How to beat the virus? It’s in the Talmud
Right, we have a problem; 500 of us have died of the virus and that’s considerably more than should have. Why the disaster, with 500 families in mourning.? The classic Jewish answer is to ask a rabbi; you get an answer – a responsa – and the rabbi might well quote a Rabbi who died a thousand years ago. there is no time limit to a responsa in Judaism.
So where do we look for an answer to today’s problem? How about the 6th century Talmud. You think I’m joking. How can a body of laws, 1,500 years old, have relevance today, when we’re dealing with a previously unknown virus?
Well, we have something like 600 plus laws and over 200 of them are to do with medicine. The Egyptians, the Romans and the heathens believed that if you caught a disease, it was the punishment of the gods and nothing could be done about it. The Biblical Jew, though, set out to find cures and a lot of the doctors were rabbis. Good Queen Bess had three Jewish doctors and popes, emperors and kings followed suit over the years.

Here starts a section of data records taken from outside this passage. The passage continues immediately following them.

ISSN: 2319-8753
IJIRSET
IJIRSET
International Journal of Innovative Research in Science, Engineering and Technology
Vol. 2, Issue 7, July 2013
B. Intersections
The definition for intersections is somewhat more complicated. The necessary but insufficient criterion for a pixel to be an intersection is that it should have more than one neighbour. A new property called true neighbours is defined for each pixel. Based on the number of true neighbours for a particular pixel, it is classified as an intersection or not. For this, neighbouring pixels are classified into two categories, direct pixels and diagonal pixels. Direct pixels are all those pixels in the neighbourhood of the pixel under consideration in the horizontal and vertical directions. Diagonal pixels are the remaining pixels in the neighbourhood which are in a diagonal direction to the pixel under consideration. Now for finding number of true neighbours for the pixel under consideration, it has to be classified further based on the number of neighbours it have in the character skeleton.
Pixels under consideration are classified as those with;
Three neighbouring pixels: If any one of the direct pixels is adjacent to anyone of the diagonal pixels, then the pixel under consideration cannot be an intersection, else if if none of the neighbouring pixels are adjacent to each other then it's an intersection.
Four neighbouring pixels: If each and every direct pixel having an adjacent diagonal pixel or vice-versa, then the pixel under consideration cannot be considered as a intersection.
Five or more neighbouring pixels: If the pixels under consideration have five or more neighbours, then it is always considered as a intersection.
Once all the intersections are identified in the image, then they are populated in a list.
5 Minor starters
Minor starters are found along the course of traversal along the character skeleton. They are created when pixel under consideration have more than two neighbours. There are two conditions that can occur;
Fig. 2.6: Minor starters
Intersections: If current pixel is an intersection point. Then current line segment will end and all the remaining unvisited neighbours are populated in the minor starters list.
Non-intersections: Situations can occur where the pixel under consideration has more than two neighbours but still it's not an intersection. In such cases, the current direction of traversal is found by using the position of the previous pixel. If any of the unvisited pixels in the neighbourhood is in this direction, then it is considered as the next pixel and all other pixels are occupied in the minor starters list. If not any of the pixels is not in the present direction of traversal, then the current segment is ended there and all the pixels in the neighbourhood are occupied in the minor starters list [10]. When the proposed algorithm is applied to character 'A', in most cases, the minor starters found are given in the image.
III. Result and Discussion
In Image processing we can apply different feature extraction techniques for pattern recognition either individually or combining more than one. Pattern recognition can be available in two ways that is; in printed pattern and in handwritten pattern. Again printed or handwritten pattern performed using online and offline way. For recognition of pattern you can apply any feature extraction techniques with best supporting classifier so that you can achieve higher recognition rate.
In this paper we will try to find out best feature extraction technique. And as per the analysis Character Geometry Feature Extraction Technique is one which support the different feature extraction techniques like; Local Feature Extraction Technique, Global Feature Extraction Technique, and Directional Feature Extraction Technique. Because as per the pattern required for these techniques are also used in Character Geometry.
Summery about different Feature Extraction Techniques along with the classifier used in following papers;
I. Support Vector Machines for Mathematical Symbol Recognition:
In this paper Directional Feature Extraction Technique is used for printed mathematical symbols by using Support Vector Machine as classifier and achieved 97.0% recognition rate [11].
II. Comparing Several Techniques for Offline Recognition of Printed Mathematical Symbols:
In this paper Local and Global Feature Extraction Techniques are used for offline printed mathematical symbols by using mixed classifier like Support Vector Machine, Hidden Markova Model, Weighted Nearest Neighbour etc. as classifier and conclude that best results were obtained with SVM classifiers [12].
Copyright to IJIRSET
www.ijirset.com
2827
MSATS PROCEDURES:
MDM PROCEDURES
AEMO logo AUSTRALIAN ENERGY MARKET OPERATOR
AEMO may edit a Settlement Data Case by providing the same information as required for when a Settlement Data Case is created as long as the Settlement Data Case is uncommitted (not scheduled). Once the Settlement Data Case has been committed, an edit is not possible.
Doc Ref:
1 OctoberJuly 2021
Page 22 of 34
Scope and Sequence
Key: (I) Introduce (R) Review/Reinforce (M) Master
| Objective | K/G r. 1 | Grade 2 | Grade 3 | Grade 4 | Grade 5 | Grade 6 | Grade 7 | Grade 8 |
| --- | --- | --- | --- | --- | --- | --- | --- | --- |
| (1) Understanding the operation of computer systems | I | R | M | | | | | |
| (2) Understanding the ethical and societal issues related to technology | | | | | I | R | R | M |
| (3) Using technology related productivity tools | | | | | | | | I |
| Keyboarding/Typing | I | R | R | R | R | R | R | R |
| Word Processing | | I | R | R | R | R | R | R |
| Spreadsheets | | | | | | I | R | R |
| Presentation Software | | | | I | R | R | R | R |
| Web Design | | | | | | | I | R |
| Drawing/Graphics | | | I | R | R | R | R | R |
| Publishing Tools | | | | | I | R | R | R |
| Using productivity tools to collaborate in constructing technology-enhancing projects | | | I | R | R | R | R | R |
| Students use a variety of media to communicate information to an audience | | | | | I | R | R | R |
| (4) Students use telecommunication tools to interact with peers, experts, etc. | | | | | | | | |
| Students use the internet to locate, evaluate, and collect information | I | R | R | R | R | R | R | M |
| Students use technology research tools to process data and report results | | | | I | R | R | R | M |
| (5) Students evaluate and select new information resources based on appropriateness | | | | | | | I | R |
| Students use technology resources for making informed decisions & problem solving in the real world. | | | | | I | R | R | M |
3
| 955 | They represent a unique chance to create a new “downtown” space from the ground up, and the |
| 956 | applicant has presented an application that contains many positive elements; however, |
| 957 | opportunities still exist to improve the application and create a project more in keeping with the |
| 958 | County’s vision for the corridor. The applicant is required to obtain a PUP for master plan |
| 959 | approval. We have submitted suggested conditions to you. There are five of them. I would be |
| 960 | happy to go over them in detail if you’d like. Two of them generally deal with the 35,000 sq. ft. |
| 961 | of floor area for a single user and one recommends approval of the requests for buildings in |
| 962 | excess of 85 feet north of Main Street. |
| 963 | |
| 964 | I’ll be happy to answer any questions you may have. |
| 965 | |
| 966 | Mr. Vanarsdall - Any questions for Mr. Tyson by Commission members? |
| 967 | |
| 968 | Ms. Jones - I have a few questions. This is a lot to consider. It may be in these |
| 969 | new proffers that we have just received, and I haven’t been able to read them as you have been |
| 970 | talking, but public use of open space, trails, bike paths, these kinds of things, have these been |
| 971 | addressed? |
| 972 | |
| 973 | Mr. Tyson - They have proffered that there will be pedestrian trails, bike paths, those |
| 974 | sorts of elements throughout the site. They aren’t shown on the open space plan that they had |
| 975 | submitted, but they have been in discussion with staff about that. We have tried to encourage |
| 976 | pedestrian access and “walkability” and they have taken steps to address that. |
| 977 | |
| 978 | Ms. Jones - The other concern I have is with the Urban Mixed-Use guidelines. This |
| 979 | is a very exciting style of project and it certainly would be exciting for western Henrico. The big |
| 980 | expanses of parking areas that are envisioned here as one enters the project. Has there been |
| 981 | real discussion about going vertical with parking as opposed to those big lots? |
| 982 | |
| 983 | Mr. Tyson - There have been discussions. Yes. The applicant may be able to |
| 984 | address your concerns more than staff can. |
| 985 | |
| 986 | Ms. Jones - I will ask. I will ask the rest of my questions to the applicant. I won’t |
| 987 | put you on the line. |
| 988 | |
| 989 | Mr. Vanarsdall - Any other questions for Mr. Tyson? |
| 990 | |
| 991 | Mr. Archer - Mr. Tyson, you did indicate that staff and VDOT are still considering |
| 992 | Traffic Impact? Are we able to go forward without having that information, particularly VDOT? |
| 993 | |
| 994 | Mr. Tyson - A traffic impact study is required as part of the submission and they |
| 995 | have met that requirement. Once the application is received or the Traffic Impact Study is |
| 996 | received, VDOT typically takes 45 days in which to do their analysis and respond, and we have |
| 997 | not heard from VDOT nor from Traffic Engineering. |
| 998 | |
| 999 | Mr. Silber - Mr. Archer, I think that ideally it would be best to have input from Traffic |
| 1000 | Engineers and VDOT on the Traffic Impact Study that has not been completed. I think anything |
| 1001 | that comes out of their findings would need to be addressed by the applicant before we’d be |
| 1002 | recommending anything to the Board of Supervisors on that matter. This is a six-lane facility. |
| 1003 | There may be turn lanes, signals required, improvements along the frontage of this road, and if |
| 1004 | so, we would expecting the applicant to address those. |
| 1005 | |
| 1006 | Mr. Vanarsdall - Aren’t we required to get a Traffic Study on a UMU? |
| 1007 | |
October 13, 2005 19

How good were they? If you look up the book of Samuel you’ll find that the Jews were warned that the plague which was hitting the Philistines, was being brought by the rats; they didn’t know that in Britain till the early 20th century.
So what are we told to do to avoid something like this virus?
- Listen to the JN Podcast here: Ashley Blaker on Liverpool and kosher restaurants reopen
First of all we are told to wash our hands. Sounds familiar? Remember Seder night? Well, we’re supposed to wash our hands pretty regularly. Most people didn’t wash. There was one bathroom and two toilets in the whole of Louis XIV’s Palace of Versailles. The Rothschild’s had a bath and used to lend it to Kings in Germany, having it trundled through the streets to everybody’s surprise. Mostly, though, nobody washed
You could still get a nasty virus. What to do then? The Talmud is clear; you isolate the patient. Sounds familiar again? Isolate them and there’s a good chance they won’t pass it on to somebody else. We’ll never know how our 500 victims caught coronavirus, but somebody had to give it to them. Today you can get a test if you have any kind of coronavirus symptom. Do what the Talmud says.
Then there are two further relevant laws in the Talmud. One is dina de malchuta dina. That means that the law of the country in which we Iive is to be the law of the Jews. The government didn’t make it a law that everybody should stay home to avoid the R level going over one, but we should have done it because it was as near a law as they could make it.
There is one more law in the Talmud which is particularly valid in the present crisis. That’s pekuach nefesh. That you can break any Jewish law if there is a danger to life. Those people who are taking part in services in the hotel in Bournemouth are breaking pekuach nefesh.
Maybe it won’t result in fatalities. Please G-d that will be the case. It might not be, however. Those 500 fatalities caught coronavirus from somebody. If they’d stayed home, they might well have still been with us.
As Jews, we’ve been accused over the centuries of bringing the plague because we often didn’t get it as badly as the neighbours. Jewish houses had to be scrupulously clean; look at getting rid of the hometz before Passover.
As many as 50,000 Brits will have died from this pandemic and, percentagewise, we’ve lost more of the community than our numbers justify. Is there any doubt that if we’d followed the laws in the Talmud we would have done better.
It isn’t about what kind of Jew you are; from Charedi to Liberal. It’s about a lot of very clever ancestors who came up with the right answers. They went so far as to make it a law that every Biblical Jewish soldier had to be given a spade to bury their effluent. We will not go into what happened at the Palace of Versailles. At Balmoral after the First World War, the Prince of Wales didn’t have a bathroom.
I’m staying locked down until the virus has disappeared. The vast majority of the Jewish fatalities were over 65.